In effect, the researchers say, the object is a "rock comet" rather than an icy "dirty snowball" or "snowy dirt ball" comet. The duo published its results in November in the Astronomical Journal.

As for Phaethon's origins, another team led by Julia Maria de León Cruz at the Institute of Astrophysics of Andalusia in Grenada, Spain, suggests that Phaethon may be a chip off Pallas, a 340-mile-wide asteroid in the main asteroid belt, which circles the sun between Mars and Jupiter.

Although Phaethon and Pallas don't share the same overall color, a first-cut clue as to their surface composition, Phaethon does share more-detailed spectral signatures of nine other, smaller asteroids near Pallas that are associated with it. They posit that Phaethon and its nine siblings constitute debris left over from a collision between Pallas and another object in an event that would have carved a sizable crater into Pallas.

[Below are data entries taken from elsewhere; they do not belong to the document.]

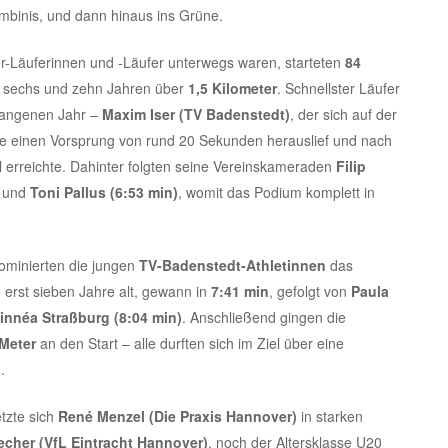
binis, und dann hinaus ins Grüne.
r-Läuferinnen und -Läufer unterwegs waren, starteten
84
n sechs und zehn Jahren über
1,5 Kilometer
. Schnellster Läufer
rgangenen Jahr –
Maxim Iser (TV Badenstedt)
, der sich auf der
se einen Vorsprung von rund 20 Sekunden herauslief und nach
l erreichte. Dahinter folgten seine Vereinskameraden
Filip
und
Toni Pallus (6:53 min)
, womit das Podium komplett in
.
minierten die jungen
TV-Badenstedt-Athletinnen
das
, erst sieben Jahre alt, gewann in
7:41 min
, gefolgt von
Paula
innéa Straßburg (8:04 min)
. Anschließend gingen die
Meter
an den Start – alle durften sich im Ziel über eine
.
tzte sich
René Menzel (Die Praxis Hannover)
in starken
echer (VfL Eintracht Hannover)
, noch der Altersklasse U20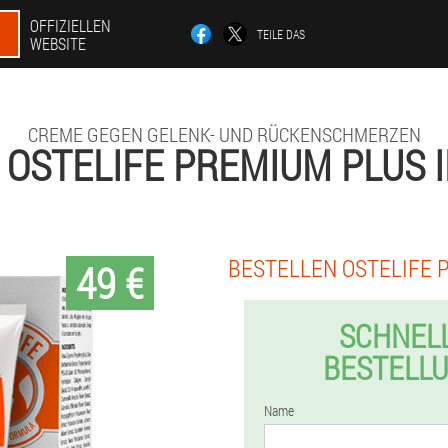
OFFIZIELLEN
TEILE DAS
WEBSITE
CREME GEGEN GELENK- UND RÜCKENSCHMERZEN
OSTELIFE PREMIUM PLUS 
BESTELLEN OSTELIFE 
49 €
SCHNEL
BESTELL
Name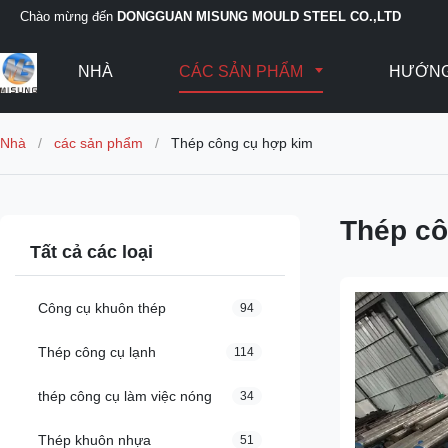
Chào mừng đến
DONGGUAN MISUNG MOULD STEEL CO.,LTD
NHÀ
CÁC SẢN PHẨM
HƯỚNG
Nhà
/
các sản phẩm
/
Thép công cụ hợp kim
Thép cô
Tất cả các loại
Công cụ khuôn thép
94
Thép công cụ lạnh
114
thép công cụ làm việc nóng
34
Thép khuôn nhựa
51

The Grenada team published its study in April in the journal Astronomy and Astrophysics.

It's still unclear if Phaethon is shedding enough material to continually resupply the Geminid meteor stream, Jewitt acknowledges. The stream is about 1,000 years old. Phaethon would have to undergo at least 10 such shedding events each orbit over that time to provide enough material to sustain the Geminid shower that humans observe today. So far, astronomers have observed just one.

More broadly, Phaethon could be opening a window on a little-understood process that marks the end of the line for many asteroids and comets.

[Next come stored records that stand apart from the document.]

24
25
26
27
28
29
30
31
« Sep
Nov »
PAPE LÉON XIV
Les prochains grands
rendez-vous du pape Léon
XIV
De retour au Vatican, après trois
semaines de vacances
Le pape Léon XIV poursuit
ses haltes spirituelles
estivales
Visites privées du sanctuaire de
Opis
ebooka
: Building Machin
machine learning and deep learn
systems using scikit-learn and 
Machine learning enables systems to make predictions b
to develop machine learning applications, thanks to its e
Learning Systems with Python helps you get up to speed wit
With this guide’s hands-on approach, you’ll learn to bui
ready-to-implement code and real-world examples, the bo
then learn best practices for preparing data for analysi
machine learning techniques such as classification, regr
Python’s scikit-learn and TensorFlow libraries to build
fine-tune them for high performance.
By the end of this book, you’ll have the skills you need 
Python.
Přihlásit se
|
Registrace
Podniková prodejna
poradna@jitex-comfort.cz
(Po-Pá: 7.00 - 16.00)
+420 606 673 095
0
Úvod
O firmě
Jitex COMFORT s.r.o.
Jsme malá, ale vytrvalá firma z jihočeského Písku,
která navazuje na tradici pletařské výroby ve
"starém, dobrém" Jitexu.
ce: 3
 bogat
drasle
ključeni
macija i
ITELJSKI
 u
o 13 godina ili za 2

"We know small bodies can be destroyed in different ways," Jewitt says. Collisions can break them apart. Comets can run out of gas, their cores becoming dark hulks orbiting the sun. Asteroids and comets can end in fiery plunges into the sun. And comets can get disrupted by planets' gravity and break apart.

With Phaethon however, astronomers may be witnessing that Jewitt calls spontaneous disintegration. "Its a physical decay," he says. "They fall to bits, for reasons which are unclear."

Not a promising future from Phaethon's perspective. But for Earthlings, that slow-mo crumble can put on a good show.